Grave of the Fireflies (Hotaru no haka, 1988)

Poster for Grave of the Fireflies

I’d long heard that this movie was a punch in the gut, and it certainly lived up to its reputation. Director Isao Takahata is a co-founder of Studio Ghibli, along with Hiyao Miyazaki, and Grave of the Fireflies is utterly unique amongst the Studio Ghibli films I’ve seen. It’s an adaptation of a novel by Akiyuki Nosaka, which Wikipedia says was “intended as a personal apology to the author’s own sister who died from malnutrition during the Second World War.” It’s set in Japan in the final days of WWII, and it follows two children as they try to survive the fire-bombing of their home city of Kobe. The first line of the film, which is narrated by the boy, Seito, is “September 21, 1945… that was the night I died.” This sets the tone of the film.

On the surface, the narrative is pretty simple and straightforward. It’s a depiction of the privations the two children face, and the simple pleasures they are able to grasp even as they suffer. But as with Miyazaki’s films of this era (My Neighbor Totoro and Kiki’s Delivery Service) the simplicity is carefully structured to pack a powerful punch. The subject-matter of Grave of the Fireflies — suffering children — is almost unbearably powerful in its own right, but what impressed me on a structural level is the way that Takahata opens the film with that first knock-out blow and then ends it at a point that leaves a gap between the last thing we see and the first thing we see. That gap is charged with so much pain and loss it took hours for it to really sink in. (Other people in the theater felt it immediately, and there was open weeping around me as the credits rolled.)
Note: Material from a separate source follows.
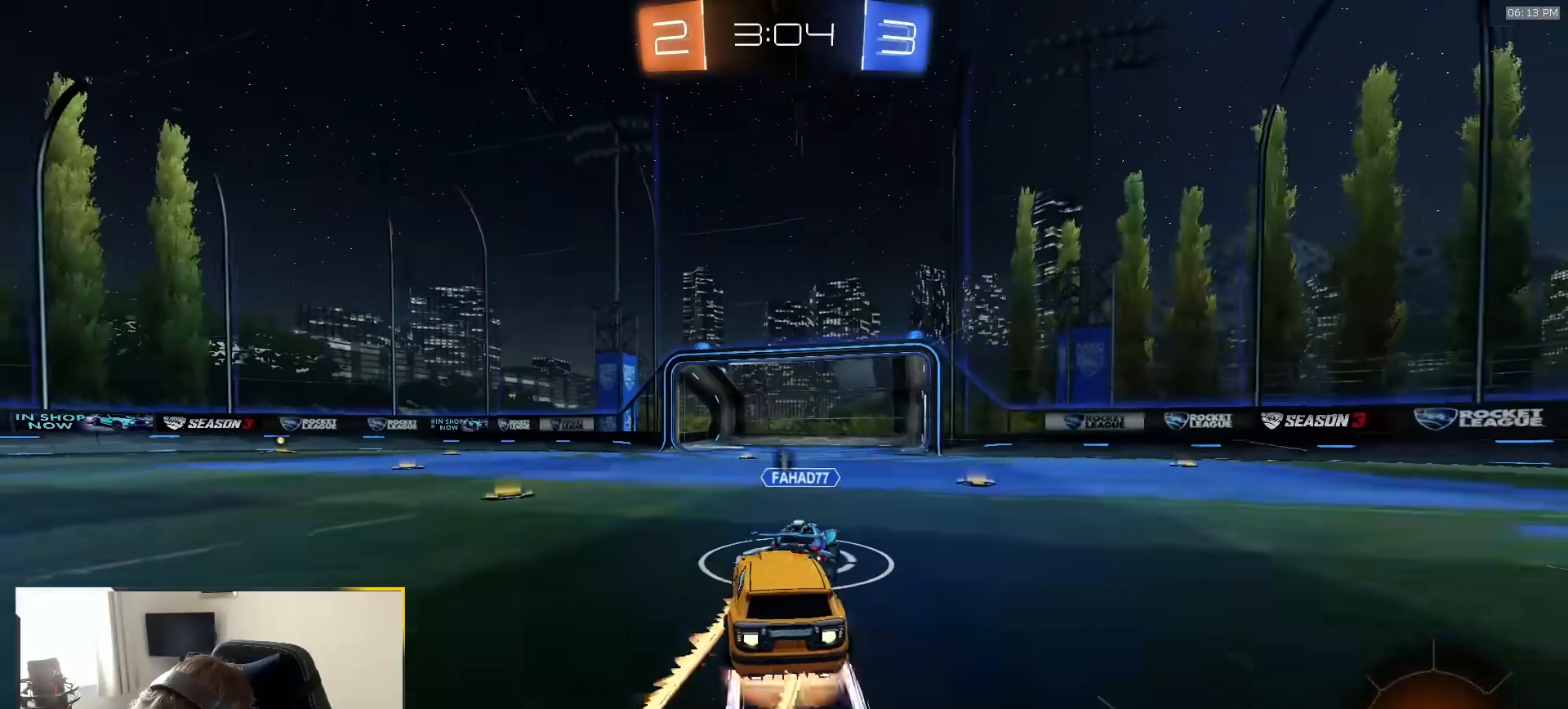
{"buttons": ["R1"], "left_stick": "down-right", "right_stick": "center", "events": [[17, "CROSS", "down"], [17, "left_stick", "down-right"], [183, "CROSS", "up"], [233, "left_stick", "up-right"], [250, "L1", "down"], [283, "CROSS", "down"], [433, "L1", "up"], [450, "CROSS", "up"], [467, "left_stick", "down-right"]]}
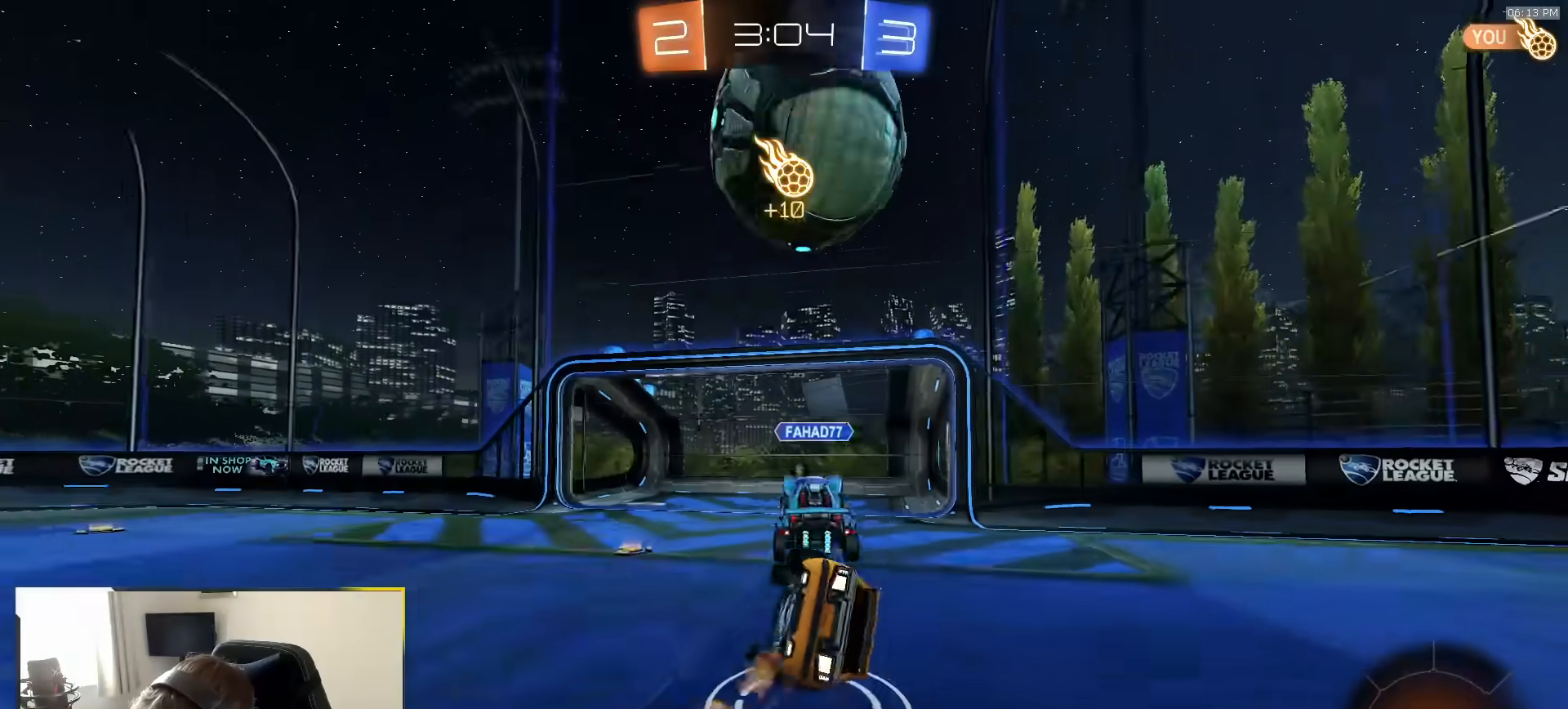
{"buttons": ["L1"], "left_stick": "down-right", "right_stick": "center", "events": [[250, "L1", "down"], [267, "R1", "up"], [283, "TRIANGLE", "down"], [350, "TRIANGLE", "up"]]}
The other thing that makes the film extraordinarily powerful is that it doesn’t depict the children as purely innocent. Wikipedia says that Takahata “had intended to convey an image of the brother and sister living a failed life due to isolation from society.” This is exactly what comes across. The adults in the children’s life fail them, but the failure is completely understandable under the circumstances. The boy, who is an adolescent, makes bad decisions, and they seem utterly realistic and normal. The girl, who is four, is both a sweet little angel and a total pain in the ass who is completely dependent on others, as four-year-olds are. We get glimpses of other people who have survived the war in better shape, but it feels like pure luck. The social net has fallen completely apart, and unfortunate individuals are exposed to dangers that society would typically buffer them from.

One of the strange aspects of the film’s history is that it was released as a double-bill with Miyazaki’s Totoro. I didn’t realize this as I was watching the film last night, but I did keep thinking of Totoro. Part of it was the depiction of the little girl, Setsuko, who is many ways reminiscent of Mei from Totoro. Part of it was the anxiety about losing your parents that hovers over both films. Part of it was the depiction of the simple joys of the Japanese countryside, with rice paddies and streams filled with creatures exotic in the eyes of city children. The two films make an interesting thematic pair, although I would never show Grave of the Fireflies to young children. Grave of the Fireflies is the dark shadow of Totoro, where the childhood anxieties about loss and death become realities, where the friendly spirits of protection fail in their task.

But another aspect of Grave of the Fireflies that makes it so powerful is its peculiarly Japanese sense of the transience of beauty, or the beauty of transience. There is at least one direct reference to cherry blossoms, which is the traditional Japanese image of this concept, but the fireflies of the title seem to be another image of transience. Even under the terrifying conditions in which they briefly live, the children find beauty and joy and love. The children themselves become like cherry blossoms, whose beauty is to be cherished because it lasts for such a short time. Takahata finds their spirits still inhabiting the countryside around Kobe. His film creates a great tension between the horrific and the hallowed.